## PAGE
Buffalo was the 6th largest port in the world in 1906. By 1951, it was the 11th largest industrial center in the country, the largest inland water port, the 2nd largest railroad center, and the 15th largest city in the country. It was literally and physically one of the most important points of departure on the continent.
Members will appreciate the renaissance fueled by the adaptive reuse of historic buildings and three workshops, terra cotta, windows, and non-destructive evaluation, will provide great options to learn, engage and share insight.
Over the course of four days, preservationists, planners, crafts-people, architects, engineers, and educators will gather to discuss cutting-edge approaches to renewing and preserving our heritage places and share ideas and best practices through paper sessions and keynote presentations.
In addition, participants can attend field sessions, workshops, networking events, and the special symposium, “The Next Fifty”. And as APT celebrates 50 years, we have planned a special event celebrating our heritage and our future together, at the “Canada Day” celebration in Niagara On The Lake.
Since the 1986 inception of the Student Scholarships Program, students from across the world have played an important role in APT Conferences . Their student presentations have become of great interest to Conference participants.
Through the Student Scholarships Program, students from all areas of study in the field of historic preservation/conservation submit abstracts that illustrate research or a project that they have developed to address an aspect of preservation/conservation technology. Scholarship recipient selection is based on the quality of a submitted abstract; how well the concepts demonstrate excellence in the student’s area of study; a personal statement; and, the appropriateness of the subject to the Conference theme. APT will select students to receive an APT Buffalo Niagara Conference registration and a complimentary one-year APT membership. Each APT Student Scholar will be invited to give an oral presentation during one of the Conference paper sessions.
One student will also be awarded the Martin Weaver Student Scholarship for research. Martin Edward Weaver (1938-2004) was a well-known senior research scholar and adjunct associate professor of historic preservation at Columbia University's Graduate School of Architecture, Planning and Preservation from 1991 to 2003. He was also a member of the APT College of Fellows. He was an expert in the conservation of wood-based architectural materials and helped develop the scientific field of architectural conservation both in the United States and internationally.
APT has helped to support over 319 students since 1985. Please consider an online donation to help young preservationists experience the invaluable educational and networking opportunities available at the APT annual conference.

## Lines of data
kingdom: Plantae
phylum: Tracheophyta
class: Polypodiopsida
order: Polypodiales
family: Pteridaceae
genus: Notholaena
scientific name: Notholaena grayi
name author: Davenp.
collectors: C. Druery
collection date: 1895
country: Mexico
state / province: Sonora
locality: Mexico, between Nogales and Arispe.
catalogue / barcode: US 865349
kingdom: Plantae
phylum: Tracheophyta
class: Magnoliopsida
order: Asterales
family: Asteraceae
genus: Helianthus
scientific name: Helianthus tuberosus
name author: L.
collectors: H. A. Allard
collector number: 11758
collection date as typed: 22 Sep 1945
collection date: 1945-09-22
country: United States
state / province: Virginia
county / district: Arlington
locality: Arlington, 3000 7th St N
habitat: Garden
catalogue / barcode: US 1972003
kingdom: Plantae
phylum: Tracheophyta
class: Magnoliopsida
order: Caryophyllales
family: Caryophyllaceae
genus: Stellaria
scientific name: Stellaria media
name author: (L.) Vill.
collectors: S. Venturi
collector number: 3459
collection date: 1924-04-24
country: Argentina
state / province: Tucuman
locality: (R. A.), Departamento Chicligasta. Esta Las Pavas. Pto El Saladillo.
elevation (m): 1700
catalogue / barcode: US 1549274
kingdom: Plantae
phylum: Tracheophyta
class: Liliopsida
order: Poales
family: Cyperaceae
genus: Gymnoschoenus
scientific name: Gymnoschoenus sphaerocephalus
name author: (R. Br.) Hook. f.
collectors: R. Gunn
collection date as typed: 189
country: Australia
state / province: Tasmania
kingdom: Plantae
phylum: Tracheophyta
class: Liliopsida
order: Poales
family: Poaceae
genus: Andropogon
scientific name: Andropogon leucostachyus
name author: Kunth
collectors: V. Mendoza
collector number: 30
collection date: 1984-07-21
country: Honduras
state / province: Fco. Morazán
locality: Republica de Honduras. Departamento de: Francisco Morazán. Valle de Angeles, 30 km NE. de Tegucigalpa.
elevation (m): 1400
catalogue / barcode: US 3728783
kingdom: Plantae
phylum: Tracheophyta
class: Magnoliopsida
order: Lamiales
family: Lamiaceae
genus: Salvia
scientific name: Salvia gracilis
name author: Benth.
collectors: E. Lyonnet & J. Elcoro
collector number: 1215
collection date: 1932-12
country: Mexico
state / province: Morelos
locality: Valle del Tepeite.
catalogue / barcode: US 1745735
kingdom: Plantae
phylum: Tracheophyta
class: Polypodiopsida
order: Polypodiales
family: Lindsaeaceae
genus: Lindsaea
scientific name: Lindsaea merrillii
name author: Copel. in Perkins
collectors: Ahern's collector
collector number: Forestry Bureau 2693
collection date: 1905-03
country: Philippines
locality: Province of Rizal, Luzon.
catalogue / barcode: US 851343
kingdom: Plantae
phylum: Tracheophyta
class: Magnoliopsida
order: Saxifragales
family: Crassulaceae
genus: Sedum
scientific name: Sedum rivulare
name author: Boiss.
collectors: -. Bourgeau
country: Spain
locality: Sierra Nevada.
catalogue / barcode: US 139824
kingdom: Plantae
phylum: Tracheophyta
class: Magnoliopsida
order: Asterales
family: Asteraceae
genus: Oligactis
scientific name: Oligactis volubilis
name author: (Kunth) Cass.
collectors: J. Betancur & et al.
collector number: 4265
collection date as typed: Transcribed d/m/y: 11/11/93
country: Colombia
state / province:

## WHAT YOU ARE ASKED TO DO
Duplicate the conference page word for word. Begin at "Buffalo was the" and stop after "and share insight.".

## EXERCISE ANSWER
Buffalo was the 6th largest port in the world in 1906. By 1951, it was the 11th largest industrial center in the country, the largest inland water port, the 2nd largest railroad center, and the 15th largest city in the country. It was literally and physically one of the most important points of departure on the continent.
Members will appreciate the renaissance fueled by the adaptive reuse of historic buildings and three workshops, terra cotta, windows, and non-destructive evaluation, will provide great options to learn, engage and share insight.